2. The method of claim 1, wherein the matching step further comprises:
if there is an exact match between grouping columns, then there is no further matching requirement, no re-grouping and no rejoin are necessary.
3. The method of claim 1, wherein the matching step further comprises:
if there are one or more extra columns in a view definition for the materialized view only, then there is no other matching requirement, re-grouping is required if grouping columns appearing in grouping lists of both the query and the view definition do not functionally determine the grouping columns appearing only in the grouping list of the view definition, and no rejoin is needed.
4. The method of claim 1, wherein the matching step further comprises:
if there are one or more extra columns in the query only, then there is a matching requirement that grouping columns appearing in grouping lists of both the query and a view definition for the materialized view functionally determine the grouping columns appearing only in the grouping list of the query, no re-grouping is required, and a rejoin is needed if the grouping columns appearing only in the grouping list of the query are columns of common tables and any of them and their equivalent columns are not in a SELECT list of the query.
5. The method of claim 1, wherein the matching step further comprises:
if there are one or more extra columns in both a view definition for the materialized view and the query, then there is a matching requirement that grouping columns appearing in grouping lists of both the query and the view definition and the grouping columns appearing only in the grouping list of the view definition functionally determine the grouping columns appearing only in the grouping list of the query, re-grouping is required if the grouping columns appearing in the grouping lists of both the query and the view definition and the grouping columns appearing only in the grouping list of the query do not functionally determine the grouping columns appearing only in the grouping list of the view definition, and rejoin is needed if the grouping columns appearing only in the grouping list of the query are columns of common tables and any of them and their equivalent columns are not in a SELECT list of the query.
6. The method of claim 1, wherein, when no re-grouping is required, if a residual table exists in a FROM list of the query, then determining whether the residual table's join columns to the materialized view are all columns of a unique index key, and, if not, performing a re-grouping.
7. The method of claim 1, wherein the matching step further comprises:
if there is an exact match between grouping columns without considering columns from residual tables, then there is no further matching requirement, re-grouping is required if the grouping columns appearing in grouping lists of both the query and a view definition for the materialized view do not functionally determine the grouping columns from the residual tables appearing in the grouping list of the query, and no rejoin is needed.
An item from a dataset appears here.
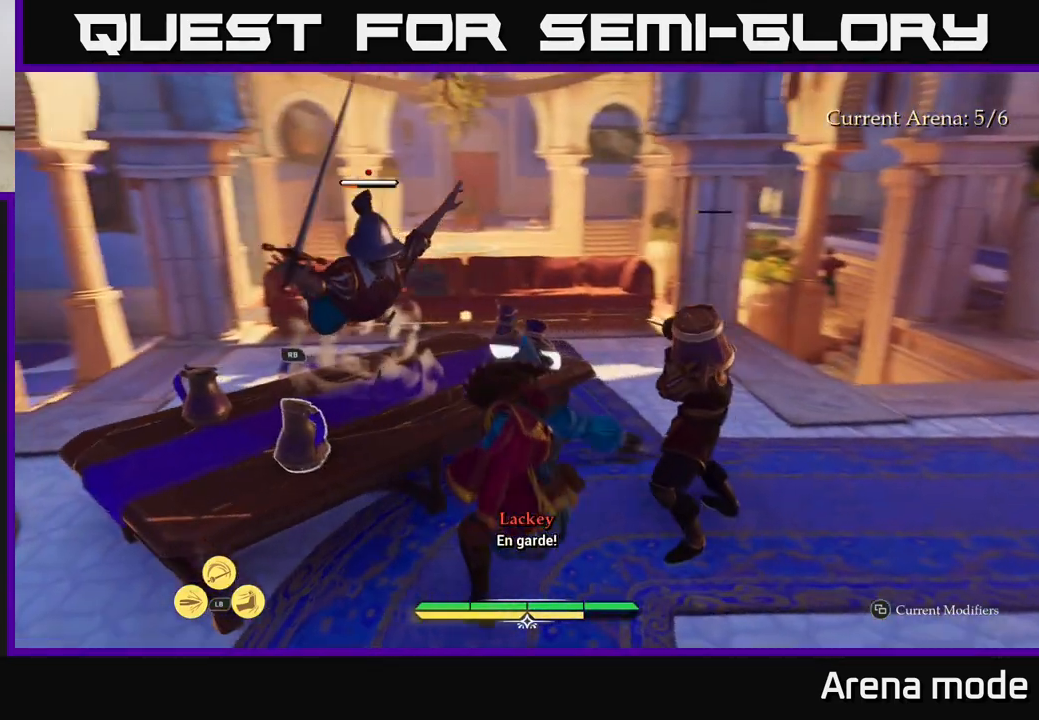
{"buttons": [], "left_stick": "up-left", "right_stick": "center", "events": [[33, "X", "down"], [117, "left_stick", "up-left"], [133, "X", "up"], [250, "X", "down"], [333, "X", "up"]]}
8. The method of claim 1, wherein the matching step further comprises:
if there are one or more extra columns in a view definition for the materialized view only without considering columns from residual tables, then there is no further matching requirement, re-grouping is required if grouping columns appearing in grouping lists of both the query and the view definition and the grouping columns from the residual tables appearing in the grouping list of the query do not functionally determine the grouping columns appearing only in the grouping list of the view definition and the grouping columns appearing in the grouping lists of both the query and the view definition and the grouping columns appearing only in the grouping list of the view definition do not functionally determine the grouping columns from the residual tables appearing in the grouping list of the query, and no rejoin is needed.
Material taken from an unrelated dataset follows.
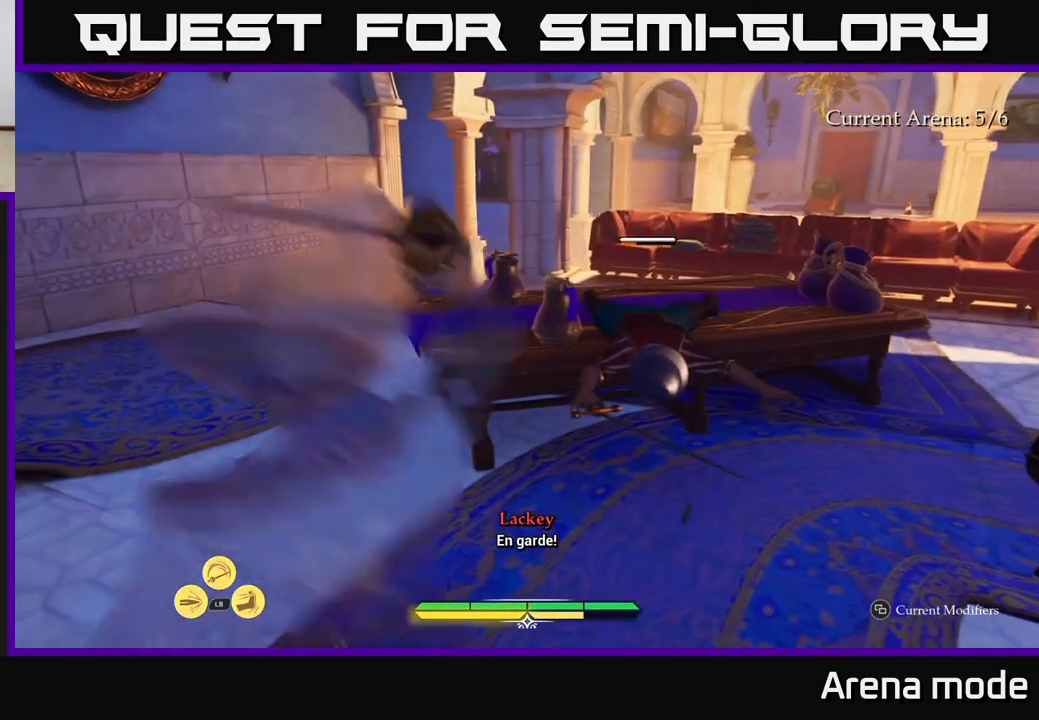
{"buttons": [], "left_stick": "center", "right_stick": "center", "events": [[33, "X", "up"], [217, "X", "down"], [267, "X", "up"], [350, "left_stick", "center"], [417, "X", "down"], [483, "X", "up"]]}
9. The method of claim 1, wherein the matching step further comprises:
if there are one or more extra columns in the query only without considering columns from residual tables, then there is a matching requirement that grouping columns appearing in grouping lists of both the query and a view definition for the materialized view functionally determine the grouping columns appearing only in the grouping list of the query, re-grouping is required if the grouping columns appearing in the grouping lists of both the query and the view definition do not functionally determine the grouping columns from the residual tables appearing in the grouping list of the query, and a rejoin is needed if the grouping columns appearing only in the grouping list for the query are columns of common tables and any of them and their equivalent columns are not in a SELECT list of the query.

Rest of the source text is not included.